Arbeitgeberstudie Personenfreizügigkeit: Fragwürdige Schlussfolgerungen!

Ob die Nettozuwanderung steigt, weil mehr Einwanderer kommen oder weniger Leute auswandern, macht bezüglich der Auswirkungen keinen Unterschied. Auch wenn das BIP/Kopf leicht gestiegen ist, heisst das noch lange nicht, dass alle Leute davon profitiert haben: möglicherweise vor allem die Unternehmen und ihre Manager. Warum Kontingente in der Schweiz nicht wirksam sein sollen, wenn doch andere, grössere Staaten (Kanada, USA, Australien) diese erfolgreich einsetzen, ist schleierhaft. Dass der gestiegene Konkurrenzdruck auf dem Arbeits- und Wohnungsmarkt nicht spürbar sein soll, widerspricht den Erfahrungen und der Theorie.

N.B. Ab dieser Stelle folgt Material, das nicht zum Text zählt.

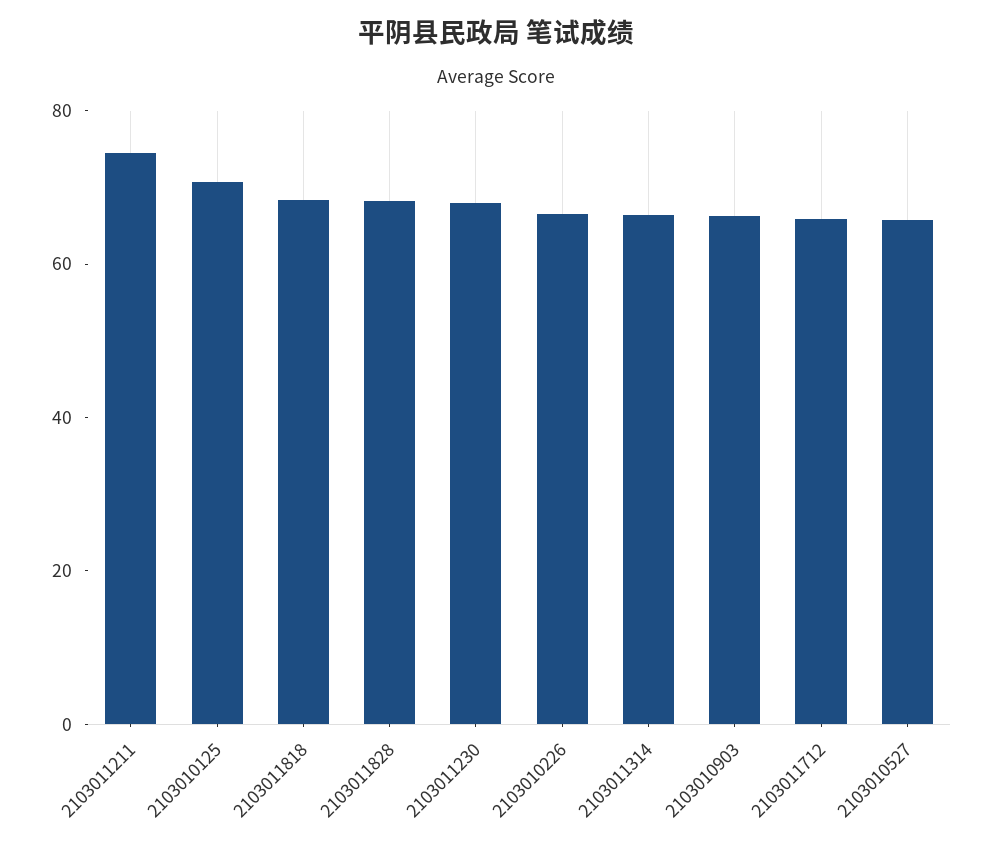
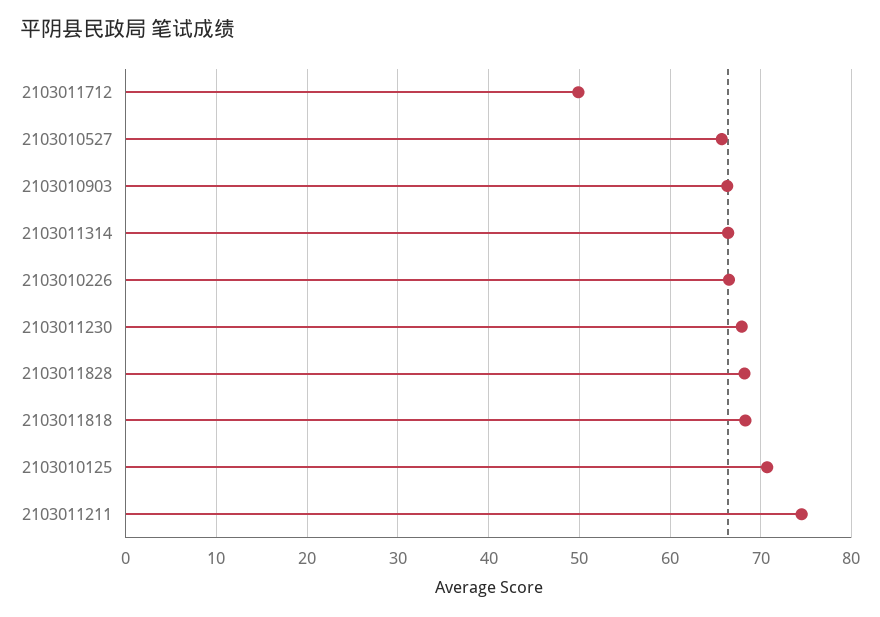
  {
    "2103011211": 75,
    "2103010125": 71,
    "2103011818": 68,
    "2103011828": 68,
    "2103011230": 68,
    "2103010226": 67,
    "2103011314": 66,
    "2103010903": 66,
-   "2103011712": 65,
+   "2103011712": 50,
    "2103010527": 66
  }

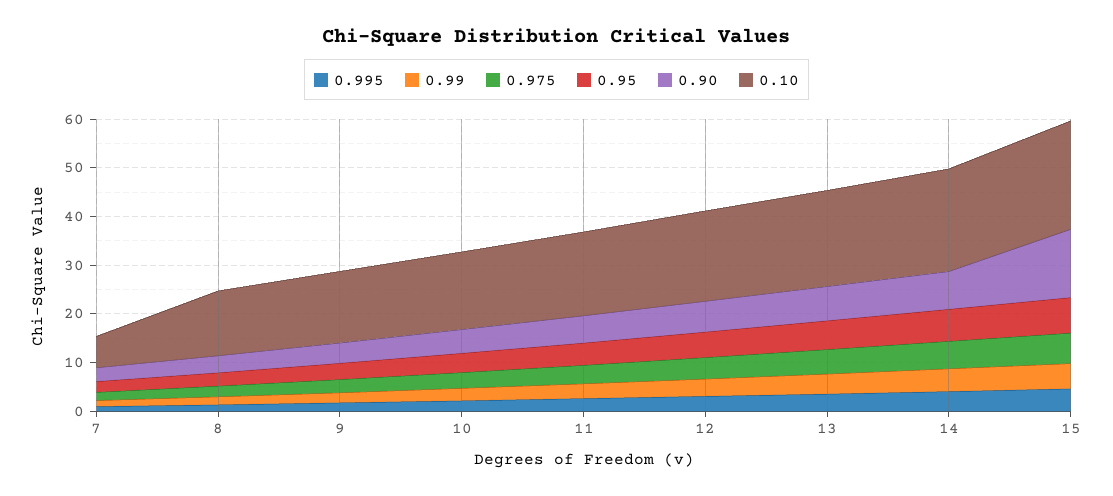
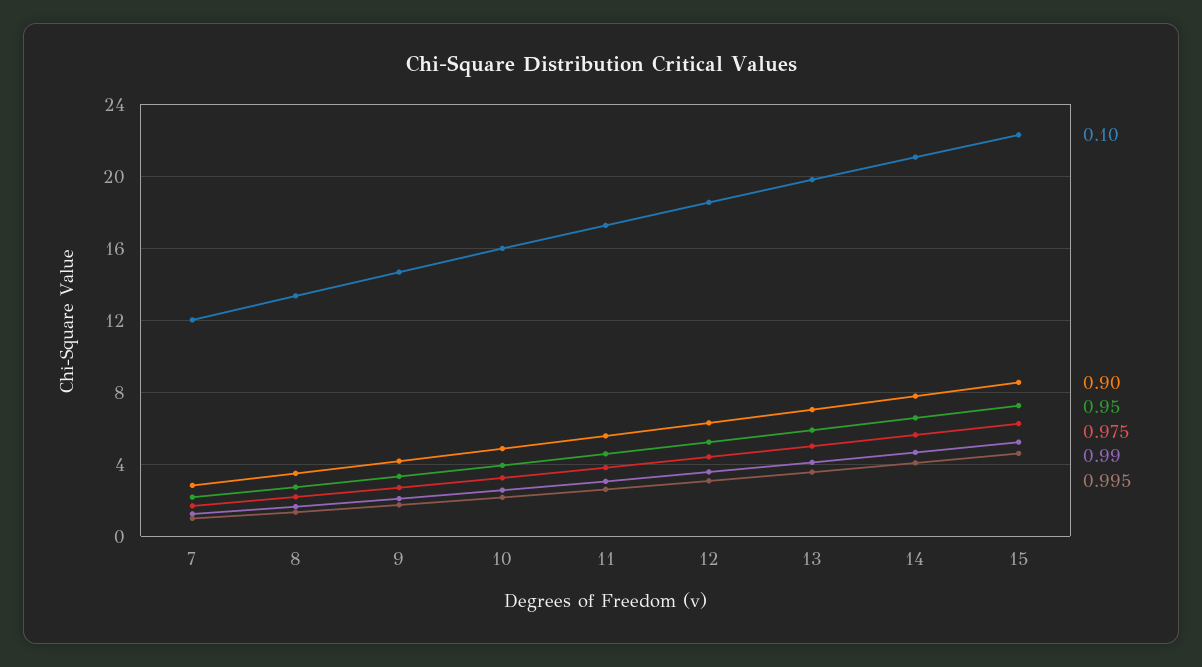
  {
    "0.995": {
      "7": 1,
      "8": 1.5,
      "9": 1.5,
      "10": 2,
      "11": 2.5,
      "12": 3,
      "13": 3.5,
      "14": 4,
      "15": 4.5
    },
    "0.99": {
      "7": 1,
      "8": 1.5,
      "9": 2,
      "10": 2.5,
      "11": 3,
      "12": 3.5,
      "13": 4,
      "14": 4.5,
      "15": 5
    },
    "0.975": {
      "7": 1.5,
      "8": 2,
      "9": 2.5,
      "10": 3,
      "11": 4,
      "12": 4.5,
      "13": 5,
      "14": 5.5,
      "15": 6.5
    },
    "0.95": {
      "7": 2,
      "8": 2.5,
      "9": 3.5,
      "10": 4,
      "11": 4.5,
      "12": 5,
      "13": 6,
      "14": 6.5,
      "15": 7.5
    },
    "0.90": {
      "7": 3,
      "8": 3.5,
      "9": 4,
      "10": 5,
      "11": 5.5,
      "12": 6.5,
      "13": 7,
      "14": 8,
-     "15": 14
+     "15": 8.5
    },
    "0.10": {
-     "7": 6,
+     "7": 12,
      "8": 13.5,
      "9": 14.5,
      "10": 16,
      "11": 17.5,
      "12": 18.5,
      "13": 20,
      "14": 21,
      "15": 22.5
    }
  }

Bundesrat, Wirtschaftsverbände und die von ihr abhängige Presse sind die einzigen, die sich noch ohne Skrupel für die Personenfreizügigkeit einsetzen. Selbst bei der internationalistisch eingestellten SP dämmert es langsam, dass es mit der ungebremsten Massenzuwanderung so nicht weitergehen kann. Zum Glück gibt es noch frei denkende Schweizerinnen und Schweizer, die unbeeindruckt von Auftragsstudien, PR-Kampagnen, Bunderat-Auftritten und EU-Drohungen das Mass von der Masslosigkeit unterscheiden können.